═══ Data shown
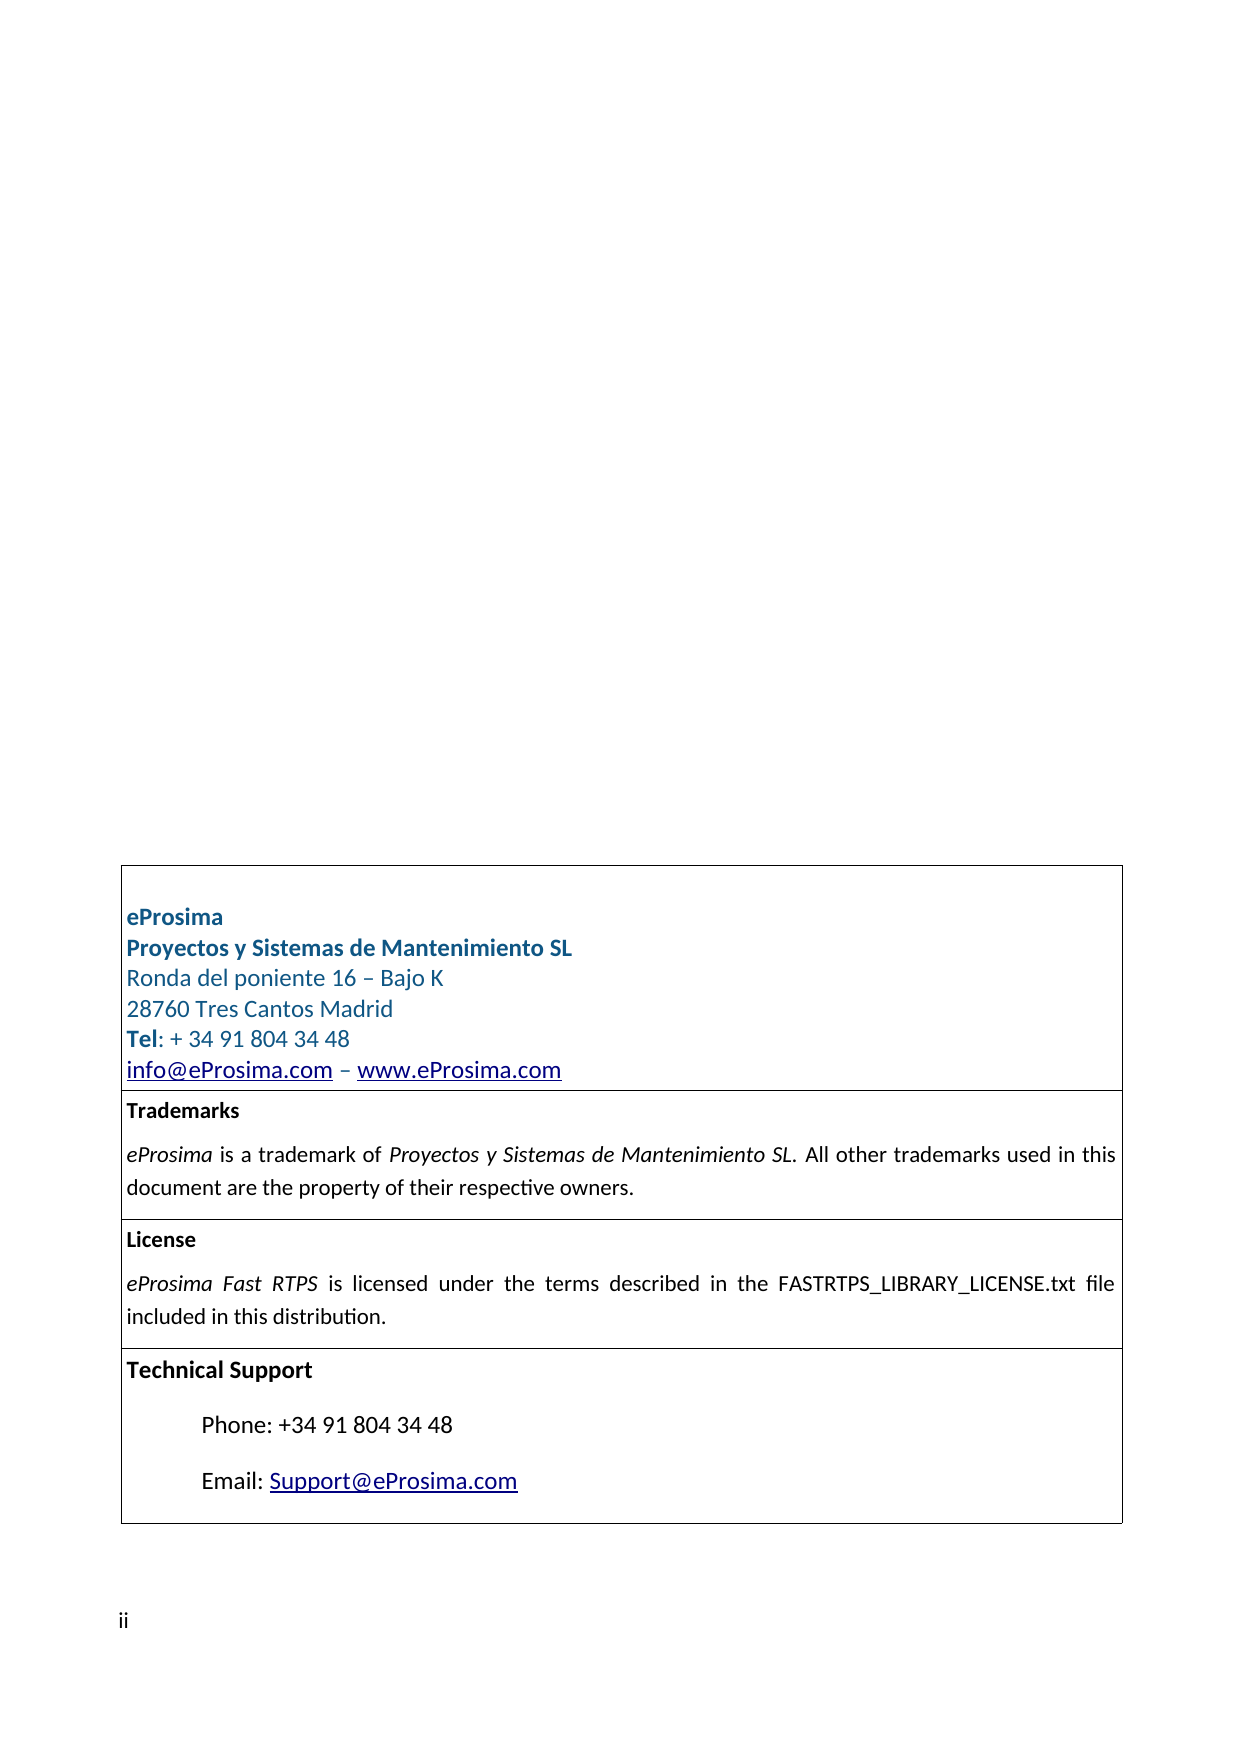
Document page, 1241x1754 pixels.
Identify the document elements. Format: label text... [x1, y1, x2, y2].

table_header eProsima Proyectos y Sistemas de Mantenimiento SL Ronda del poniente 16 – Bajo K 28760 Tres Cantos Madrid Tel: + 34 91 804 34 48 info@eProsima.com – www.eProsima.com [122, 866, 1122, 1090]
table_cell License eProsima Fast RTPS is licensed under the terms described in the FASTRTPS_LIBRARY_LICENSE.txt file included in this distribution. [122, 1220, 1122, 1348]
table_cell Technical Support Phone: +34 91 804 34 48 Email: Support@eProsima.com [122, 1349, 1122, 1523]
table_cell Trademarks eProsima is a trademark of Proyectos y Sistemas de Mantenimiento SL. All other trademarks used in this document are the property of their respective owners. [122, 1091, 1122, 1219]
══════
→ **What you need to do**: Return every line of the entries above unchanged, leaving out the pictures.

→ **Solution for this exercise**:
Document page, 1241x1754 pixels.
Identify the document elements. Format: label text... [x1, y1, x2, y2].

table_header eProsima Proyectos y Sistemas de Mantenimiento SL Ronda del poniente 16 – Bajo K 28760 Tres Cantos Madrid Tel: + 34 91 804 34 48 info@eProsima.com – www.eProsima.com [122, 866, 1122, 1090]
table_cell License eProsima Fast RTPS is licensed under the terms described in the FASTRTPS_LIBRARY_LICENSE.txt file included in this distribution. [122, 1220, 1122, 1348]
table_cell Technical Support Phone: +34 91 804 34 48 Email: Support@eProsima.com [122, 1349, 1122, 1523]
table_cell Trademarks eProsima is a trademark of Proyectos y Sistemas de Mantenimiento SL. All other trademarks used in this document are the property of their respective owners. [122, 1091, 1122, 1219]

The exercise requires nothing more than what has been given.